The guy smoking the cigar used to be a stunt man, sunlight glaring off the missile’s warhead, as he slips an assortment of pamphlets about cryonics into his wife’s purse. The town had just instituted a pee-wee football league. He had to drop junior off every Sat. afternoon, 1:30. The field was ten minutes away and the car had to pass the community pool’s parking lot—the side with the basketball hoops. Even the Russians knew his route. His daughter rides on top of the car, straddling the hood, with white vinyl boots on and a men’s thermal undershirt as tight as skin, she has no breasts yet, her nipples are dark wide ovals. At home, his wife draws a bath. The mirror fogs. She tests the water with her foot. They’d lived in the house for almost a year. For years before that, a For Sale sign remained jabbed in the hedge. The missile scared off prospective buyers. “That thing,” they’d grimace, turning on their heels. Walter waited in the bushes by the hoops, loosening up his wrists and readjusting his grip on the rope. As the car passed, he lassoed the daughter. And reeled her into the shrubbery. “What’s this about?” she coughed. “King Pleasure’s in one of his moods,” he said. She curtseys. “King Pleasure.… it’s a pleasure to make your acquaintance,” she says, blushing. “I’m sick of the dehydrated pussy all my available girlfriends
offer,” he says, stamping his feet. “Sing this:” she says, “Don’t think about the future / don’t think about the used to be / here’s a feeling that’s growing / feed it orally … you fool.” He kisses her. “You’re too young for any more sex,” he explains.

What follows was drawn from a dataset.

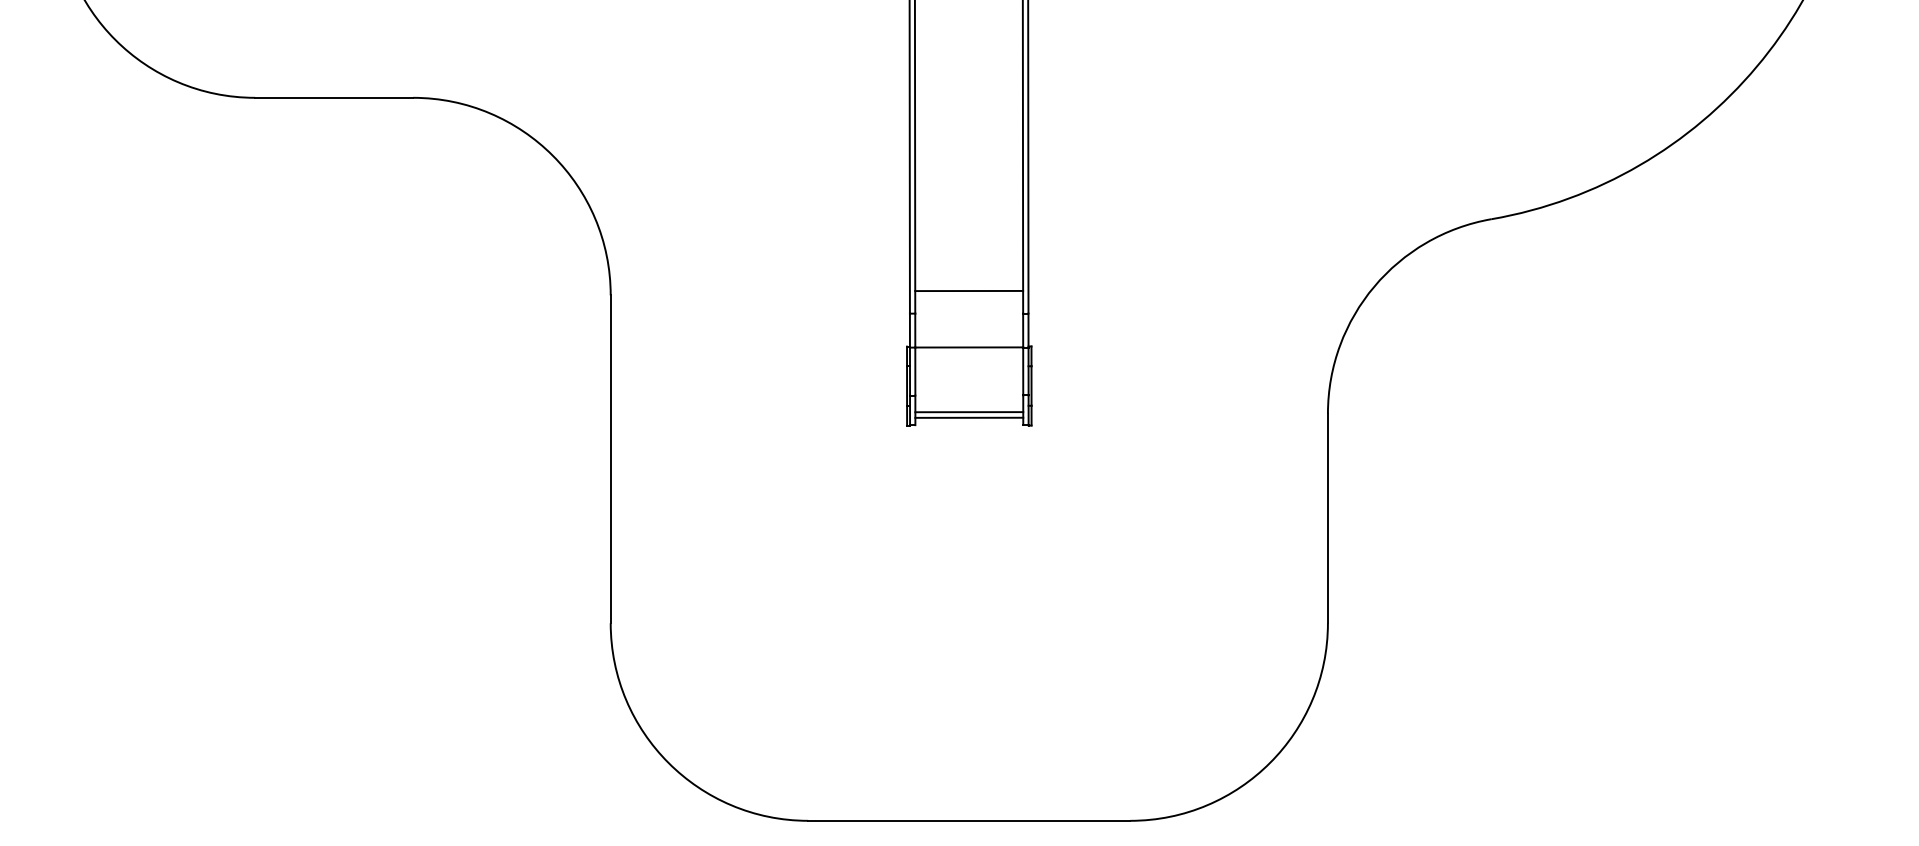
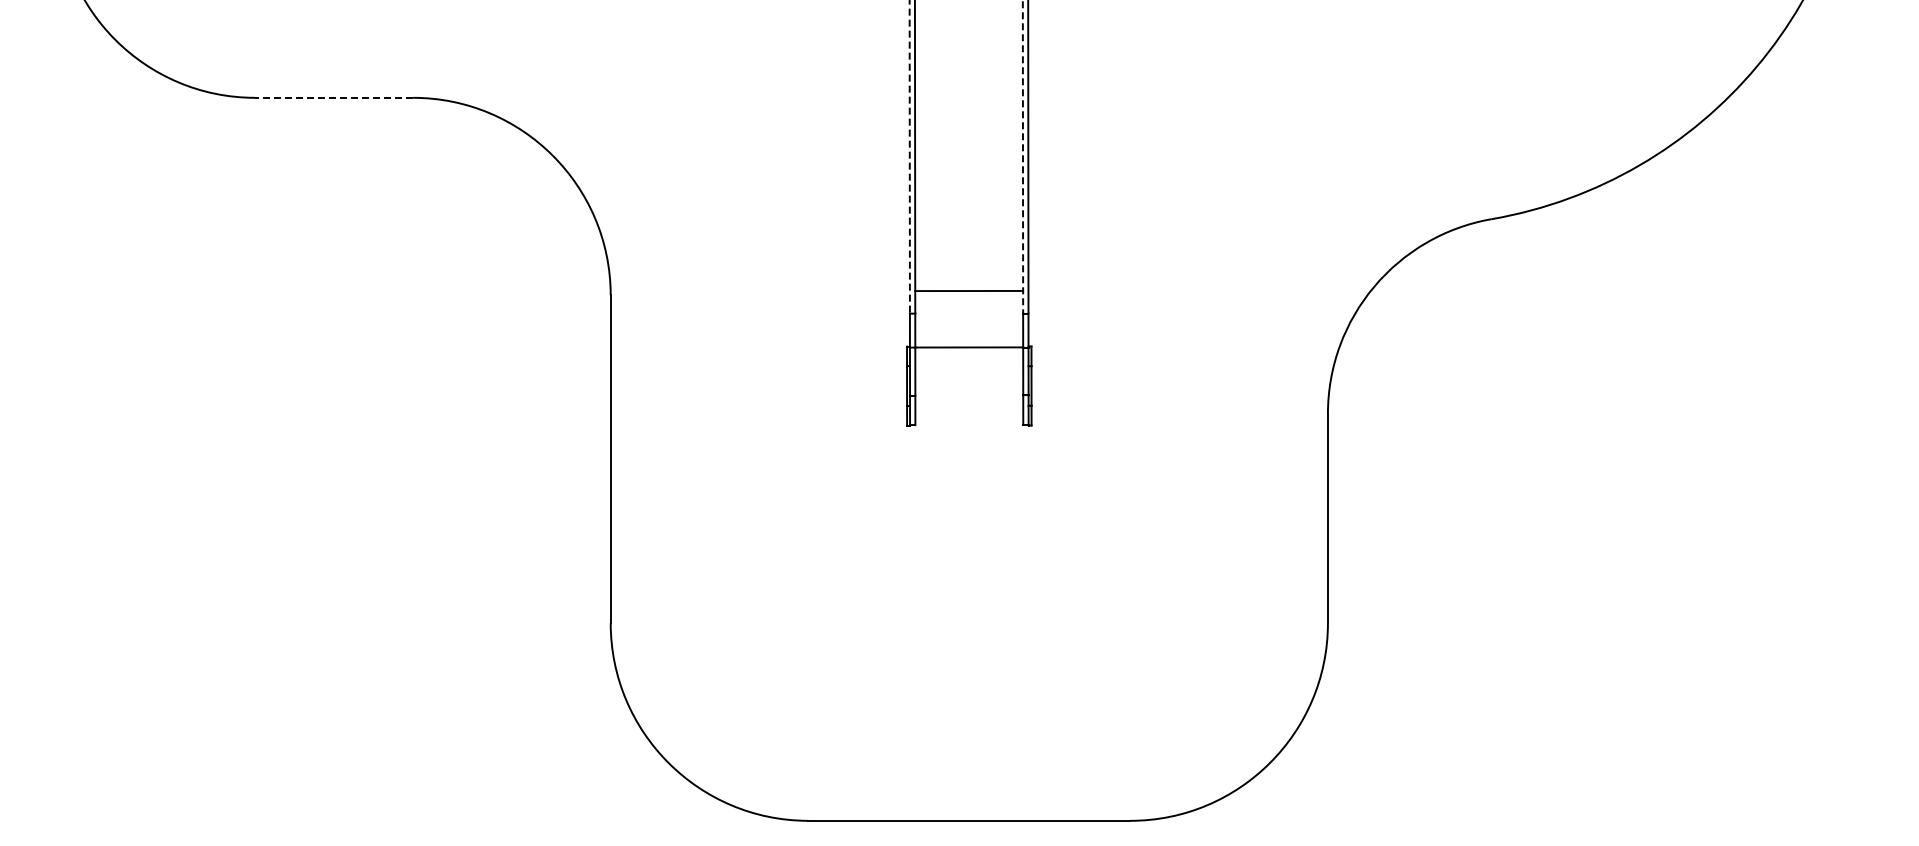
line at (334, 97): solid -> dashed
line at (1022, 156): solid -> dashed
line at (909, 157): solid -> dashed
line at (969, 412): present -> none
line at (969, 417): present -> none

He pats her head. “When I used to see you on top of that car, I thought you were older.” “I’m old enough! You wanna see?” she whines. Her expression is sullen. “See what?” Walter asks. “Follow me” she says, slipping the rope off her waist, emerging from the bushes onto the street. She takes him home. The walk takes about twenty-five minutes. When they arrive she leads him into the backyard, putting a finger to her lips as she relatches the gate behind her. “Shhhh … quiet, my mother’s still home.” She gets a lawn chair from the shed and unfolds it for him, “Watch.” She walks up to the missile, opens a panel, tinkers with something and dives behind a mound. With an ear-splitting howl and a dense circle of white flame at its base, the missile begins to climb. It lifts slowly at first, rising above the roofs, tree tops, and telephone poles. And then it seems to accelerate at a more severe angle and, in a matter of two minutes or so, disappears from sight. She’s crying hysterically, ripping at her hair, kicking clumps of dirt and grass out of the ground. “See what you made me do?!” she wails. Walter feels sick now. “Me and my moods …” he mutters.